One of the reasons Donald Trump’s message resonates is he is striking at the core of a corrosive Washington, DC culture. Government waste and misconduct are rampant.
A story about the Chemical Safety Board (CSB), a U.S. federal agency, is a clear reminder of what we are up against when career bureaucrats are left to their own devices. Daniel Horowitz, the board’s managing director, was placed on leave in June 2015 by Acting Board Chairman Richard (Rick) Engler. Horowitz and the organization’s then-general counsel were accused of creating a toxic work environment and retaliating against whistle-blowers. The official notice for his removal included 10 charges of misconduct.
Anyone in business found to have committed such misconduct would rightfully find themselves out of work. Fast forward more than a year and Horowitz is still on the payroll earning $158,700 because “the action was never finalized by the board.”

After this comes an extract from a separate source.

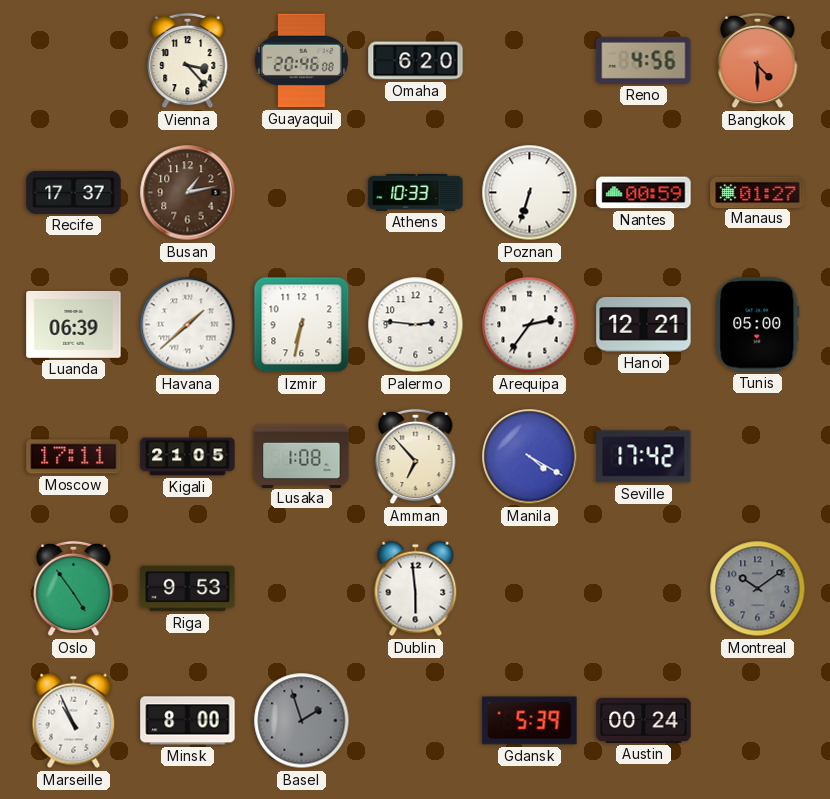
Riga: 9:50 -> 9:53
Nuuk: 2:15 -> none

In June, Michael Wright, the health and safety director at the United Steelworkers union, told Bloomberg News, “[I]t’s not the CSB’s fault.” Wright added it was appropriate to keep Horowitz off the job given the accusations against him, noting, “I’d rather have him collect a salary and not do work than collect a salary and do work for the CSB.”
It makes no sense at all – those who do no work must not be paid. There is no logical reason to pay someone taxpayers’ dollars for staying at home.
Engler, the Acting Board Chairman of the CSB, is the same bureaucrat who promoted a lawyer suing his agency for hundreds of thousands of dollars as its acting General Counsel.
Prior to his promotion, Raymond Porfiri was the agency’s Deputy General Counsel, having worked at the CSB for 16 years. In October 2014, Porfiri filed a federal lawsuit against CSB charging it with various incidents of discrimination and failure to accommodate injuries he sustained in an April 2011 accident pruning a tree at his residence. In his suit Porfiri is demanding a $300,000 payment from the government – and in his new role is directly supervising the CSB attorney charged with assisting the Justice Department in defending against his own lawsuit. This is government ineptitude at its finest.
And it’s the same Engler that, soon after his appointment, awarded _“_nearly $100,000 in sole-source contracts for outside lawyers and consultants without public notice or discussion and kept them below a dollar threshold that would trigger an array of federal procurement requirements,” according to Corproate Crime Reporter.
This whole episode at the CSB is symptomatic of everything we have come to associate with government and bureaucracy – at best inefficiency, at worst, corruption. Big government is simply never good. No matter who is elected in November, more in government need to be told, “You are fired.”